Stored data entries
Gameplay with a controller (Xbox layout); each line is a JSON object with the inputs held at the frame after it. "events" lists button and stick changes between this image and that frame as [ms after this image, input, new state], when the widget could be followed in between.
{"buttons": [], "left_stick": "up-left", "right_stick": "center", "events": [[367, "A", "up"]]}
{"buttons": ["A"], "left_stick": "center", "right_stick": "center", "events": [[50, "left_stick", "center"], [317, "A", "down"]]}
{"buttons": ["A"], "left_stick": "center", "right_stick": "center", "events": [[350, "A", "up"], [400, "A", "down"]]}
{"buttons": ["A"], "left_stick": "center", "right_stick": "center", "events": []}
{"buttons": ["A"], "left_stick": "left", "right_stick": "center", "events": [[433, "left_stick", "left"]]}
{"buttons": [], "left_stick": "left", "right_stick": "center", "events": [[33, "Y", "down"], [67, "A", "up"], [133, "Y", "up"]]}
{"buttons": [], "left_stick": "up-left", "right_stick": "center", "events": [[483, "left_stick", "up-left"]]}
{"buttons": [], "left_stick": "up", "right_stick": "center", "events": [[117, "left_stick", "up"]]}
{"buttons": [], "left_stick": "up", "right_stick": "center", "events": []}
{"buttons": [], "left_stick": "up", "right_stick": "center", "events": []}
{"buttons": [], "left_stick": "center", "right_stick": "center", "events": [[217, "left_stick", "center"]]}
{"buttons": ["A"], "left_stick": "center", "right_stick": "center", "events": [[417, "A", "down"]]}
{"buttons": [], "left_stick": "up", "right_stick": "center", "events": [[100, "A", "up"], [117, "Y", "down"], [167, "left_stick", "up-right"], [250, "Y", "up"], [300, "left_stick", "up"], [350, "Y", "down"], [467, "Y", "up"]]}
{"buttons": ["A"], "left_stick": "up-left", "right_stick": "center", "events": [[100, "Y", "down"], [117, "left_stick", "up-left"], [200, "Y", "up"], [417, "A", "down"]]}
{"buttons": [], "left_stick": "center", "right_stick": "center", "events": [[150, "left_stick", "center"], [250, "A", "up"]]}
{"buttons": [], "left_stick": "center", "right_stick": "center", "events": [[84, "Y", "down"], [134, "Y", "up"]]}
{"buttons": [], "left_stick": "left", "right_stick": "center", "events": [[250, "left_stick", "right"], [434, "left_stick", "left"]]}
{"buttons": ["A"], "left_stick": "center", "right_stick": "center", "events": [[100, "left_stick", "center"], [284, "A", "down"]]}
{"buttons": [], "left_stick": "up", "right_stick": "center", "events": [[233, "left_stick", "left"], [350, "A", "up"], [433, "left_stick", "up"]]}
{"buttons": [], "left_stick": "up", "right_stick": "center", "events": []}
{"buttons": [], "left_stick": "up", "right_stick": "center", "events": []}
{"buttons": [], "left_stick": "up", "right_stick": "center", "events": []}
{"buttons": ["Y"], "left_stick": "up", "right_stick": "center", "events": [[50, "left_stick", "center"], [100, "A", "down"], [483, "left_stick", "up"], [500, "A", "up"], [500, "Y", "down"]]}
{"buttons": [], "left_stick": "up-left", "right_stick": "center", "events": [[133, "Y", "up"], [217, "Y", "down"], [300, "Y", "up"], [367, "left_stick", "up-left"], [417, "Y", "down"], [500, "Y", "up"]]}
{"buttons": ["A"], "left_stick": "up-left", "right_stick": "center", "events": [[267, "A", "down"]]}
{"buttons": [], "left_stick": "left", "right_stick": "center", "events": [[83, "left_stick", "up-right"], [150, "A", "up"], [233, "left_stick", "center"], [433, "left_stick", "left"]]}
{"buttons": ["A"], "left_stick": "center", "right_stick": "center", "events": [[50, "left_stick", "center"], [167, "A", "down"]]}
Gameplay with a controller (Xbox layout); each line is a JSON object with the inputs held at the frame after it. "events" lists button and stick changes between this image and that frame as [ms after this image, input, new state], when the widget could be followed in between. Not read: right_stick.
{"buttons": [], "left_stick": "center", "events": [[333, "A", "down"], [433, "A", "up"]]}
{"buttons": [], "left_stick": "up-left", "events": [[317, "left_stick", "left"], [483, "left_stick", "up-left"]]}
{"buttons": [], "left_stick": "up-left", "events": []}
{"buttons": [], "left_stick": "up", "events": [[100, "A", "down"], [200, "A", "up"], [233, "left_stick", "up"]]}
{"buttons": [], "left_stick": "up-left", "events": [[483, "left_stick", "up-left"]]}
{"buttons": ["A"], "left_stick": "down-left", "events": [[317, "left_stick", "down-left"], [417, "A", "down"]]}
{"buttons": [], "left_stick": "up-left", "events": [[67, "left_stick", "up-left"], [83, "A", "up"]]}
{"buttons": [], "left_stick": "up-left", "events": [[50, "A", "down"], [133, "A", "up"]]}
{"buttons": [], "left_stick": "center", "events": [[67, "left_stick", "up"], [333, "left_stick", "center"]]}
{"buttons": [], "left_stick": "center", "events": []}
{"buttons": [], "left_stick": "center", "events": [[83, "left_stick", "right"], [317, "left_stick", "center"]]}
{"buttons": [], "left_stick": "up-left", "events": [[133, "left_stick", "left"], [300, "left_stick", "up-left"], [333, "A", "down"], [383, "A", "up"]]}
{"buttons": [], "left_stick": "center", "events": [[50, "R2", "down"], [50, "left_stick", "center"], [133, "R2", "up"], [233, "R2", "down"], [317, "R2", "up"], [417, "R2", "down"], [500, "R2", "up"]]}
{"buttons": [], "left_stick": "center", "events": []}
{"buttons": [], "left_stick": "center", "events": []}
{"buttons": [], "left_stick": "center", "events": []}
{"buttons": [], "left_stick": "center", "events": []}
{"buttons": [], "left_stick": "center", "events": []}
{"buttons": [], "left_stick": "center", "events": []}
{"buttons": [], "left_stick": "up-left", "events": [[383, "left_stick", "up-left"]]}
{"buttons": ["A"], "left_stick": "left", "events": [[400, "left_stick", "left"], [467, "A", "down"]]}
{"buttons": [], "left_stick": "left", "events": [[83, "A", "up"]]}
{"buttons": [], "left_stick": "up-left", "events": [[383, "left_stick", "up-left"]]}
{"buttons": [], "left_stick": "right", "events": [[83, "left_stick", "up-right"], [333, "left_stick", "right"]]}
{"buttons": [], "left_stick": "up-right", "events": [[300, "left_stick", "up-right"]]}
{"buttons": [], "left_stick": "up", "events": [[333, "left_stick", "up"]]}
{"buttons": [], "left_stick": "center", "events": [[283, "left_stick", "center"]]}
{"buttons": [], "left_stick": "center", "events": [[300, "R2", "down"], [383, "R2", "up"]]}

■ YOUR ASSIGNMENT:
Reproduce the data above exactly, leaving nothing out.

■ ANSWER SECTION:
Gameplay with a controller (Xbox layout); each line is a JSON object with the inputs held at the frame after it. "events" lists button and stick changes between this image and that frame as [ms after this image, input, new state], when the widget could be followed in between.
{"buttons": [], "left_stick": "up-left", "right_stick": "center", "events": [[367, "A", "up"]]}
{"buttons": ["A"], "left_stick": "center", "right_stick": "center", "events": [[50, "left_stick", "center"], [317, "A", "down"]]}
{"buttons": ["A"], "left_stick": "center", "right_stick": "center", "events": [[350, "A", "up"], [400, "A", "down"]]}
{"buttons": ["A"], "left_stick": "center", "right_stick": "center", "events": []}
{"buttons": ["A"], "left_stick": "left", "right_stick": "center", "events": [[433, "left_stick", "left"]]}
{"buttons": [], "left_stick": "left", "right_stick": "center", "events": [[33, "Y", "down"], [67, "A", "up"], [133, "Y", "up"]]}
{"buttons": [], "left_stick": "up-left", "right_stick": "center", "events": [[483, "left_stick", "up-left"]]}
{"buttons": [], "left_stick": "up", "right_stick": "center", "events": [[117, "left_stick", "up"]]}
{"buttons": [], "left_stick": "up", "right_stick": "center", "events": []}
{"buttons": [], "left_stick": "up", "right_stick": "center", "events": []}
{"buttons": [], "left_stick": "center", "right_stick": "center", "events": [[217, "left_stick", "center"]]}
{"buttons": ["A"], "left_stick": "center", "right_stick": "center", "events": [[417, "A", "down"]]}
{"buttons": [], "left_stick": "up", "right_stick": "center", "events": [[100, "A", "up"], [117, "Y", "down"], [167, "left_stick", "up-right"], [250, "Y", "up"], [300, "left_stick", "up"], [350, "Y", "down"], [467, "Y", "up"]]}
{"buttons": ["A"], "left_stick": "up-left", "right_stick": "center", "events": [[100, "Y", "down"], [117, "left_stick", "up-left"], [200, "Y", "up"], [417, "A", "down"]]}
{"buttons": [], "left_stick": "center", "right_stick": "center", "events": [[150, "left_stick", "center"], [250, "A", "up"]]}
{"buttons": [], "left_stick": "center", "right_stick": "center", "events": [[84, "Y", "down"], [134, "Y", "up"]]}
{"buttons": [], "left_stick": "left", "right_stick": "center", "events": [[250, "left_stick", "right"], [434, "left_stick", "left"]]}
{"buttons": ["A"], "left_stick": "center", "right_stick": "center", "events": [[100, "left_stick", "center"], [284, "A", "down"]]}
{"buttons": [], "left_stick": "up", "right_stick": "center", "events": [[233, "left_stick", "left"], [350, "A", "up"], [433, "left_stick", "up"]]}
{"buttons": [], "left_stick": "up", "right_stick": "center", "events": []}
{"buttons": [], "left_stick": "up", "right_stick": "center", "events": []}
{"buttons": [], "left_stick": "up", "right_stick": "center", "events": []}
{"buttons": ["Y"], "left_stick": "up", "right_stick": "center", "events": [[50, "left_stick", "center"], [100, "A", "down"], [483, "left_stick", "up"], [500, "A", "up"], [500, "Y", "down"]]}
{"buttons": [], "left_stick": "up-left", "right_stick": "center", "events": [[133, "Y", "up"], [217, "Y", "down"], [300, "Y", "up"], [367, "left_stick", "up-left"], [417, "Y", "down"], [500, "Y", "up"]]}
{"buttons": ["A"], "left_stick": "up-left", "right_stick": "center", "events": [[267, "A", "down"]]}
{"buttons": [], "left_stick": "left", "right_stick": "center", "events": [[83, "left_stick", "up-right"], [150, "A", "up"], [233, "left_stick", "center"], [433, "left_stick", "left"]]}
{"buttons": ["A"], "left_stick": "center", "right_stick": "center", "events": [[50, "left_stick", "center"], [167, "A", "down"]]}
Gameplay with a controller (Xbox layout); each line is a JSON object with the inputs held at the frame after it. "events" lists button and stick changes between this image and that frame as [ms after this image, input, new state], when the widget could be followed in between. Not read: right_stick.
{"buttons": [], "left_stick": "center", "events": [[333, "A", "down"], [433, "A", "up"]]}
{"buttons": [], "left_stick": "up-left", "events": [[317, "left_stick", "left"], [483, "left_stick", "up-left"]]}
{"buttons": [], "left_stick": "up-left", "events": []}
{"buttons": [], "left_stick": "up", "events": [[100, "A", "down"], [200, "A", "up"], [233, "left_stick", "up"]]}
{"buttons": [], "left_stick": "up-left", "events": [[483, "left_stick", "up-left"]]}
{"buttons": ["A"], "left_stick": "down-left", "events": [[317, "left_stick", "down-left"], [417, "A", "down"]]}
{"buttons": [], "left_stick": "up-left", "events": [[67, "left_stick", "up-left"], [83, "A", "up"]]}
{"buttons": [], "left_stick": "up-left", "events": [[50, "A", "down"], [133, "A", "up"]]}
{"buttons": [], "left_stick": "center", "events": [[67, "left_stick", "up"], [333, "left_stick", "center"]]}
{"buttons": [], "left_stick": "center", "events": []}
{"buttons": [], "left_stick": "center", "events": [[83, "left_stick", "right"], [317, "left_stick", "center"]]}
{"buttons": [], "left_stick": "up-left", "events": [[133, "left_stick", "left"], [300, "left_stick", "up-left"], [333, "A", "down"], [383, "A", "up"]]}
{"buttons": [], "left_stick": "center", "events": [[50, "R2", "down"], [50, "left_stick", "center"], [133, "R2", "up"], [233, "R2", "down"], [317, "R2", "up"], [417, "R2", "down"], [500, "R2", "up"]]}
{"buttons": [], "left_stick": "center", "events": []}
{"buttons": [], "left_stick": "center", "events": []}
{"buttons": [], "left_stick": "center", "events": []}
{"buttons": [], "left_stick": "center", "events": []}
{"buttons": [], "left_stick": "center", "events": []}
{"buttons": [], "left_stick": "center", "events": []}
{"buttons": [], "left_stick": "up-left", "events": [[383, "left_stick", "up-left"]]}
{"buttons": ["A"], "left_stick": "left", "events": [[400, "left_stick", "left"], [467, "A", "down"]]}
{"buttons": [], "left_stick": "left", "events": [[83, "A", "up"]]}
{"buttons": [], "left_stick": "up-left", "events": [[383, "left_stick", "up-left"]]}
{"buttons": [], "left_stick": "right", "events": [[83, "left_stick", "up-right"], [333, "left_stick", "right"]]}
{"buttons": [], "left_stick": "up-right", "events": [[300, "left_stick", "up-right"]]}
{"buttons": [], "left_stick": "up", "events": [[333, "left_stick", "up"]]}
{"buttons": [], "left_stick": "center", "events": [[283, "left_stick", "center"]]}
{"buttons": [], "left_stick": "center", "events": [[300, "R2", "down"], [383, "R2", "up"]]}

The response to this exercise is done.